DATA:
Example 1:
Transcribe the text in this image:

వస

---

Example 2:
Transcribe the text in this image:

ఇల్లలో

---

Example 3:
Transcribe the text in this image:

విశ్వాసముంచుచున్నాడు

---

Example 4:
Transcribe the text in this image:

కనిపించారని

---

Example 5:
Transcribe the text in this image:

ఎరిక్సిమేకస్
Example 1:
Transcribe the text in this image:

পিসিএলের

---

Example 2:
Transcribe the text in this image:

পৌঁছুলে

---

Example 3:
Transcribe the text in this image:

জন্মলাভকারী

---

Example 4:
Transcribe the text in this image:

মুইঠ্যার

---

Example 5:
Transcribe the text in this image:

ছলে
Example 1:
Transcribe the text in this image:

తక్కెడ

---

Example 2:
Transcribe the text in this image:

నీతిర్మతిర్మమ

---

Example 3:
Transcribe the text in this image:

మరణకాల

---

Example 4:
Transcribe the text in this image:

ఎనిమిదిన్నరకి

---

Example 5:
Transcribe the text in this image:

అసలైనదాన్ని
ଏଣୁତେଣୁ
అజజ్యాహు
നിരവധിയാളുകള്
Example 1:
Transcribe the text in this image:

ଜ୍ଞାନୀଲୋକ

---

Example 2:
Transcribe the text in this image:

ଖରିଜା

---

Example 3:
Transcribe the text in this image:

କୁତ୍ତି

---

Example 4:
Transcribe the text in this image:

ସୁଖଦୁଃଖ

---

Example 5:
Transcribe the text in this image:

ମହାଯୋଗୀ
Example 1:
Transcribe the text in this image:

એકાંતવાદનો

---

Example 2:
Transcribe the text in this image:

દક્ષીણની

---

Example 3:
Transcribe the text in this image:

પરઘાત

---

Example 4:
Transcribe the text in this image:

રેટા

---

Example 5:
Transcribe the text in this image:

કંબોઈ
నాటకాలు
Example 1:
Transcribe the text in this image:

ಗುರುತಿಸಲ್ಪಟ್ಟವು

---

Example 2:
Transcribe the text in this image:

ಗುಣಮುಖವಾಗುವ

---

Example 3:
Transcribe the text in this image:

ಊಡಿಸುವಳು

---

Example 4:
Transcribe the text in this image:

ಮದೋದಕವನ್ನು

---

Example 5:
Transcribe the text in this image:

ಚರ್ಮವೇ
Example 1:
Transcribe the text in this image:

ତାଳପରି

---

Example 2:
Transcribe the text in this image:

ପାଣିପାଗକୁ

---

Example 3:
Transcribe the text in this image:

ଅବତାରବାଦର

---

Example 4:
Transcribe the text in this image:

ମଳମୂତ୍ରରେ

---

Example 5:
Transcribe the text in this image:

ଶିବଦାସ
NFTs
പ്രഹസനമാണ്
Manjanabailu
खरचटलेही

TASK PROMPT: Rewrite all of the material above with "Transcribe" switched to "Write out" everywhere, leaving everything else unchanged.

EXERCISE OUTPUT:
Example 1:
Write out the text in this image:

వస

---

Example 2:
Write out the text in this image:

ఇల్లలో

---

Example 3:
Write out the text in this image:

విశ్వాసముంచుచున్నాడు

---

Example 4:
Write out the text in this image:

కనిపించారని

---

Example 5:
Write out the text in this image:

ఎరిక్సిమేకస్
Example 1:
Write out the text in this image:

পিসিএলের

---

Example 2:
Write out the text in this image:

পৌঁছুলে

---

Example 3:
Write out the text in this image:

জন্মলাভকারী

---

Example 4:
Write out the text in this image:

মুইঠ্যার

---

Example 5:
Write out the text in this image:

ছলে
Example 1:
Write out the text in this image:

తక్కెడ

---

Example 2:
Write out the text in this image:

నీతిర్మతిర్మమ

---

Example 3:
Write out the text in this image:

మరణకాల

---

Example 4:
Write out the text in this image:

ఎనిమిదిన్నరకి

---

Example 5:
Write out the text in this image:

అసలైనదాన్ని
ଏଣୁତେଣୁ
అజజ్యాహు
നിരവധിയാളുകള്
Example 1:
Write out the text in this image:

ଜ୍ଞାନୀଲୋକ

---

Example 2:
Write out the text in this image:

ଖରିଜା

---

Example 3:
Write out the text in this image:

କୁତ୍ତି

---

Example 4:
Write out the text in this image:

ସୁଖଦୁଃଖ

---

Example 5:
Write out the text in this image:

ମହାଯୋଗୀ
Example 1:
Write out the text in this image:

એકાંતવાદનો

---

Example 2:
Write out the text in this image:

દક્ષીણની

---

Example 3:
Write out the text in this image:

પરઘાત

---

Example 4:
Write out the text in this image:

રેટા

---

Example 5:
Write out the text in this image:

કંબોઈ
నాటకాలు
Example 1:
Write out the text in this image:

ಗುರುತಿಸಲ್ಪಟ್ಟವು

---

Example 2:
Write out the text in this image:

ಗುಣಮುಖವಾಗುವ

---

Example 3:
Write out the text in this image:

ಊಡಿಸುವಳು

---

Example 4:
Write out the text in this image:

ಮದೋದಕವನ್ನು

---

Example 5:
Write out the text in this image:

ಚರ್ಮವೇ
Example 1:
Write out the text in this image:

ତାଳପରି

---

Example 2:
Write out the text in this image:

ପାଣିପାଗକୁ

---

Example 3:
Write out the text in this image:

ଅବତାରବାଦର

---

Example 4:
Write out the text in this image:

ମଳମୂତ୍ରରେ

---

Example 5:
Write out the text in this image:

ଶିବଦାସ
NFTs
പ്രഹസനമാണ്
Manjanabailu
खरचटलेही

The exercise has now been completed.